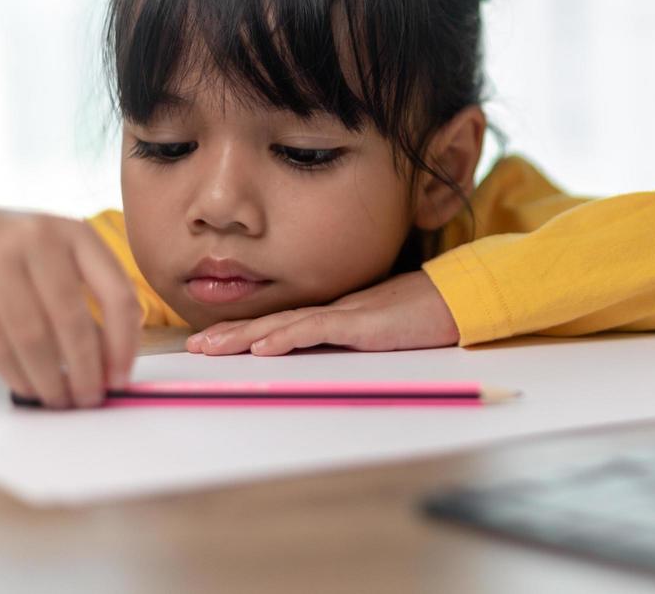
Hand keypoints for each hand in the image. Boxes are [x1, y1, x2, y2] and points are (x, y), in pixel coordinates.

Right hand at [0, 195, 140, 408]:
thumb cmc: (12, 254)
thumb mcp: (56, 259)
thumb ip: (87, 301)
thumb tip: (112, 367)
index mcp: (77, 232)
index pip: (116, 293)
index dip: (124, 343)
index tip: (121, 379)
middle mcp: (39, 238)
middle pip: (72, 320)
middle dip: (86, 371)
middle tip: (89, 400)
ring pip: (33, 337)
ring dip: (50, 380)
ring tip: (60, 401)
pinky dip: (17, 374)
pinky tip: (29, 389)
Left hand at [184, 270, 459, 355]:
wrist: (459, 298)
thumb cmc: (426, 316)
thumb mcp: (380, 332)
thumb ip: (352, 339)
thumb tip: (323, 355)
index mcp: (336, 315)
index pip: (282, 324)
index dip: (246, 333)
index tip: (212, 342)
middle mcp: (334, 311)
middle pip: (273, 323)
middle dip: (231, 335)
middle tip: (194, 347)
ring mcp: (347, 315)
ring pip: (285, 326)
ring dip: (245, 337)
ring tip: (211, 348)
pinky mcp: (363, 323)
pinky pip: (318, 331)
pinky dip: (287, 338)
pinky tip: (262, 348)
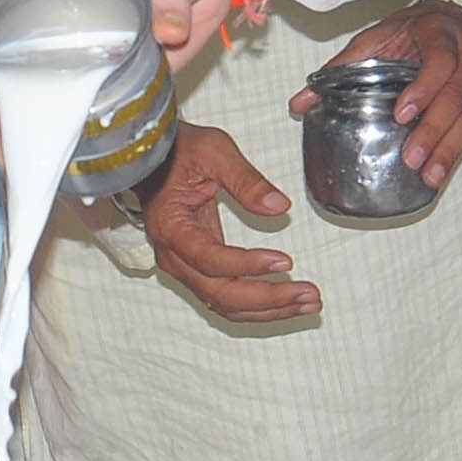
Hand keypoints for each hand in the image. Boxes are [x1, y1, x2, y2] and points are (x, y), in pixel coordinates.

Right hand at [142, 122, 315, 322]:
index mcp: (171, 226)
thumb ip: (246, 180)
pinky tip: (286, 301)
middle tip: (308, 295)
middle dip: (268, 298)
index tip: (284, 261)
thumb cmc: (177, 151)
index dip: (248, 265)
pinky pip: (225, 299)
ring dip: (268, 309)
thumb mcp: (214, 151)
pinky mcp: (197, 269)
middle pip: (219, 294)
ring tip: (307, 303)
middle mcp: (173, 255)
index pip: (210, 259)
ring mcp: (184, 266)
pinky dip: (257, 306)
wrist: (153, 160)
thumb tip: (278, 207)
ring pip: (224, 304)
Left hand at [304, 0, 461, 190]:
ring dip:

═══

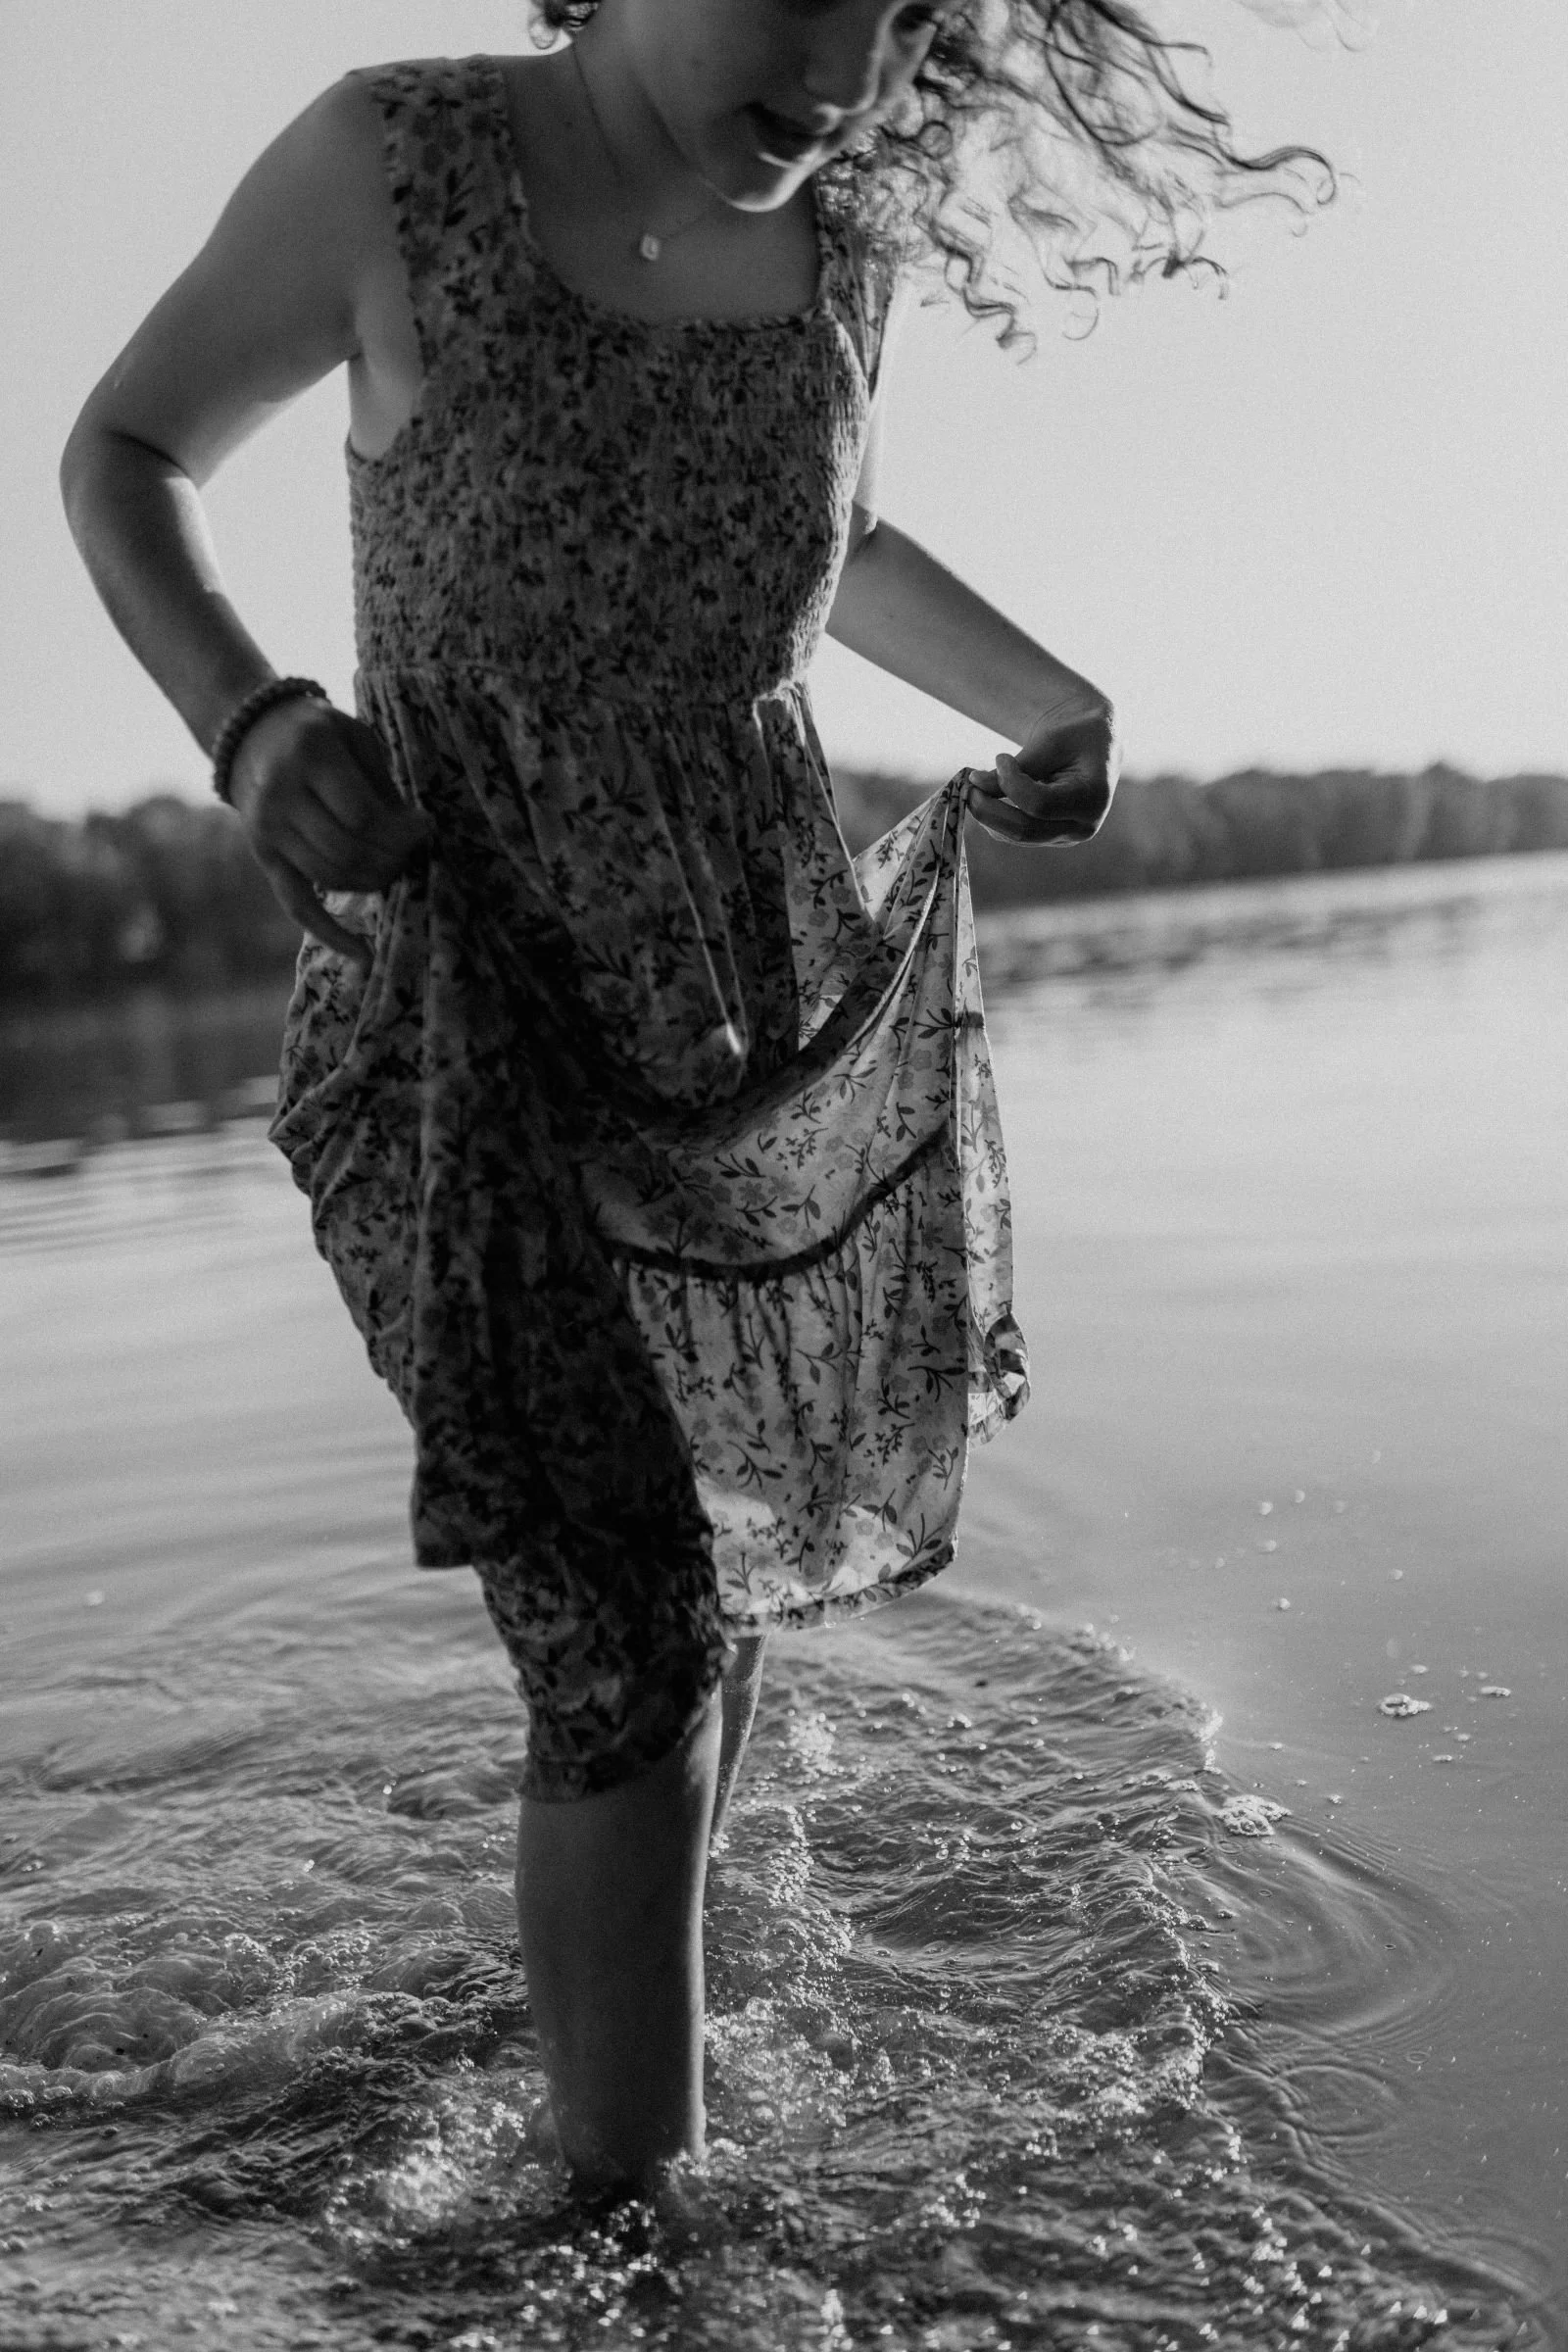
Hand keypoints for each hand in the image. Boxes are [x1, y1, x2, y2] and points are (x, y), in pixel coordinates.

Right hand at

═══

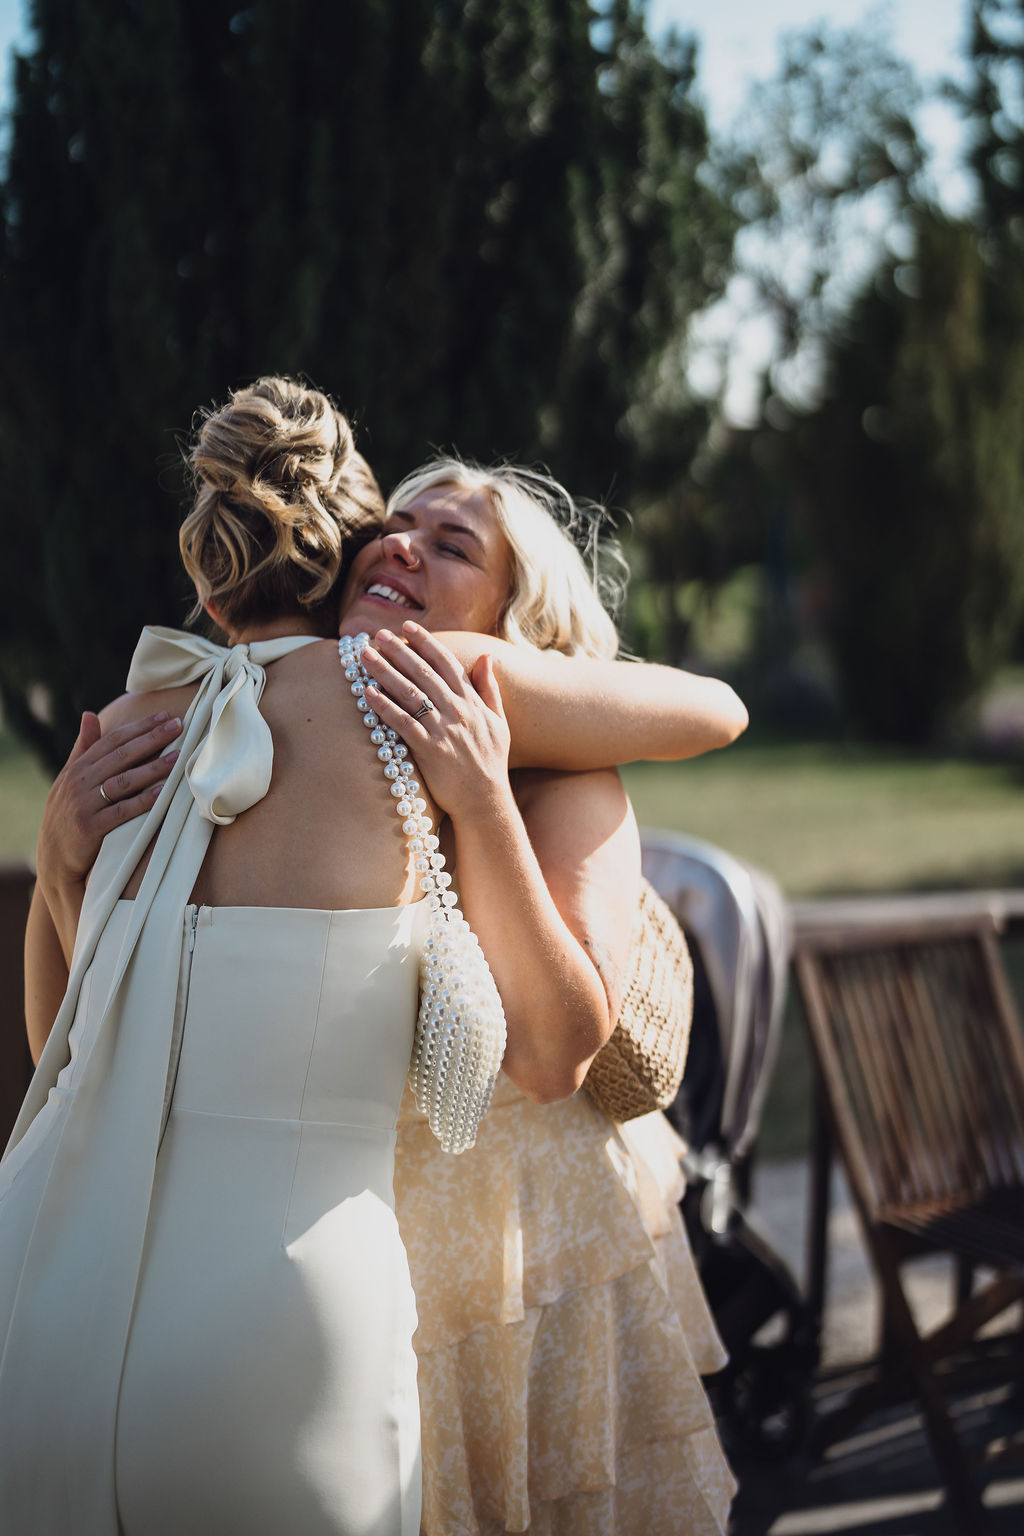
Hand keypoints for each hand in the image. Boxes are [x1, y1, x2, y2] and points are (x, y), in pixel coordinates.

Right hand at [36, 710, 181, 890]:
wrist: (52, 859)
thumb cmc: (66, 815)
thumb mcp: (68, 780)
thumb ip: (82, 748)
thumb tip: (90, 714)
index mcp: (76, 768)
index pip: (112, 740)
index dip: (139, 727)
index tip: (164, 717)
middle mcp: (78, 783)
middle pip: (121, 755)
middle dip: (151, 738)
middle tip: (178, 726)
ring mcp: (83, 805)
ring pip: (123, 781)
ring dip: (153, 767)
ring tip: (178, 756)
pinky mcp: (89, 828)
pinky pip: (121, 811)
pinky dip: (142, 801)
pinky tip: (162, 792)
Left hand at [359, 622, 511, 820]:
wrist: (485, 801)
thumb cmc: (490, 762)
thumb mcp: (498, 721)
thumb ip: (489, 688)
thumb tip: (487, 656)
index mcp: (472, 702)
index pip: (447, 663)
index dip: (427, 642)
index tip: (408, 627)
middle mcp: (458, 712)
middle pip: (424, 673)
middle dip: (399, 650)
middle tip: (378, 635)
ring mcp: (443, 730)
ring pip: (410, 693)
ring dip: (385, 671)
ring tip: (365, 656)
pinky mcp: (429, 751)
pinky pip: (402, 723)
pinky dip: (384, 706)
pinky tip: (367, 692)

═══

### Assignment
Transcribe the records above from the line holding "thumb mcp: (68, 780)" down to the line holding "pinky tip: (367, 692)", inclusive, without adding anything.

### Task answer
thumb mcp: (68, 780)
thumb ip: (82, 748)
thumb tip: (90, 714)
index mcp: (76, 768)
index pip: (112, 740)
index dip: (139, 727)
index tip: (164, 717)
middle mcp: (78, 783)
middle pip: (121, 755)
middle dip: (151, 738)
middle tip: (178, 726)
ring mcp: (83, 805)
ring pip: (123, 781)
ring dip: (153, 767)
ring tip: (178, 756)
pinky mcp: (89, 828)
pinky pip: (121, 811)
pinky dip: (142, 801)
pinky tip: (162, 792)
Left hand at [359, 622, 511, 820]:
wrist: (485, 801)
thumb cmc: (490, 762)
thumb mcp: (498, 721)
thumb ip: (489, 688)
thumb tip: (487, 656)
index mcp: (472, 702)
index pip: (447, 663)
index dip: (427, 642)
index tip: (408, 627)
middle mcp: (458, 712)
middle pip: (424, 673)
middle dip: (399, 650)
middle tip: (378, 635)
ring mcp: (443, 730)
ring pip: (410, 693)
ring dip: (385, 671)
ring tip: (365, 656)
pinky mcp: (429, 751)
pinky pip: (402, 723)
pinky dip: (384, 706)
pinky tip: (367, 692)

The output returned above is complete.